He also defends his failure to take on Joseph McCarthy, whom he describes as a “fascist in a rumpled suit,” saying that the Communist-hunting demagogue had the support of the majority of GOP congressmen and that he knew that he would eventually self-destruct. And he talks with shame about lying to the world about the downed U2 spy plane that was originally claimed to be a weather research aircraft.
That incident demonstrates the tendency of history to repeat itself (Chinese weather balloons, anyone?), which the play takes pain to emphasize via such moments as Ike talking about his decision to seek the presidency to counter the isolationist “America First” movement promoted by such politicians as Senator Robert Taft. “The idea that the United States can build a wall around itself and be perfectly safe — I can’t imagine anyone saying such a thing if they’d been as far as the third grade,” Ike argues via a line guaranteed to get knowing chuckles from the audience. (Another example comes when he talks about his successor, JFK. “I think he probably finished Dick Nixon’s career for good,” he comments.)
Enhanced by projections of historical photographs that give the production the feel of an illustrated biography, Eisenhower: This Piece of Ground proves both a compelling solo drama and a welcome reminder that there was once a time when moderation did indeed play a vital role in national politics.

■ Information supplied ■
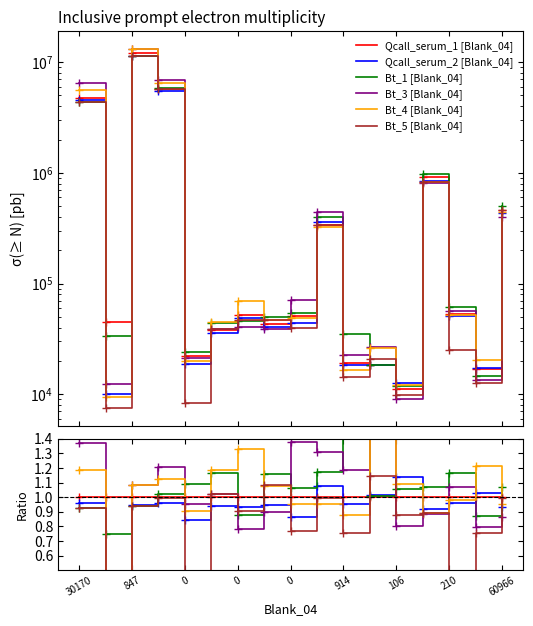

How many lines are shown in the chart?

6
==
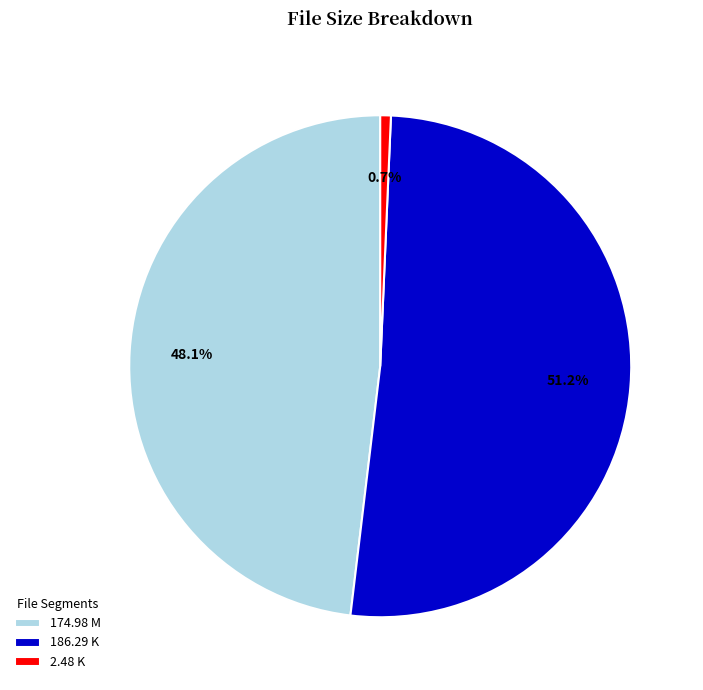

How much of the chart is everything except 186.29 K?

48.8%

■ What you should do ■
Reproduce the theater review of Eisenhower: This Piece of Ground in full, word for word.

■ Written response ■
He also defends his failure to take on Joseph McCarthy, whom he describes as a “fascist in a rumpled suit,” saying that the Communist-hunting demagogue had the support of the majority of GOP congressmen and that he knew that he would eventually self-destruct. And he talks with shame about lying to the world about the downed U2 spy plane that was originally claimed to be a weather research aircraft.
That incident demonstrates the tendency of history to repeat itself (Chinese weather balloons, anyone?), which the play takes pain to emphasize via such moments as Ike talking about his decision to seek the presidency to counter the isolationist “America First” movement promoted by such politicians as Senator Robert Taft. “The idea that the United States can build a wall around itself and be perfectly safe — I can’t imagine anyone saying such a thing if they’d been as far as the third grade,” Ike argues via a line guaranteed to get knowing chuckles from the audience. (Another example comes when he talks about his successor, JFK. “I think he probably finished Dick Nixon’s career for good,” he comments.)
Enhanced by projections of historical photographs that give the production the feel of an illustrated biography, Eisenhower: This Piece of Ground proves both a compelling solo drama and a welcome reminder that there was once a time when moderation did indeed play a vital role in national politics.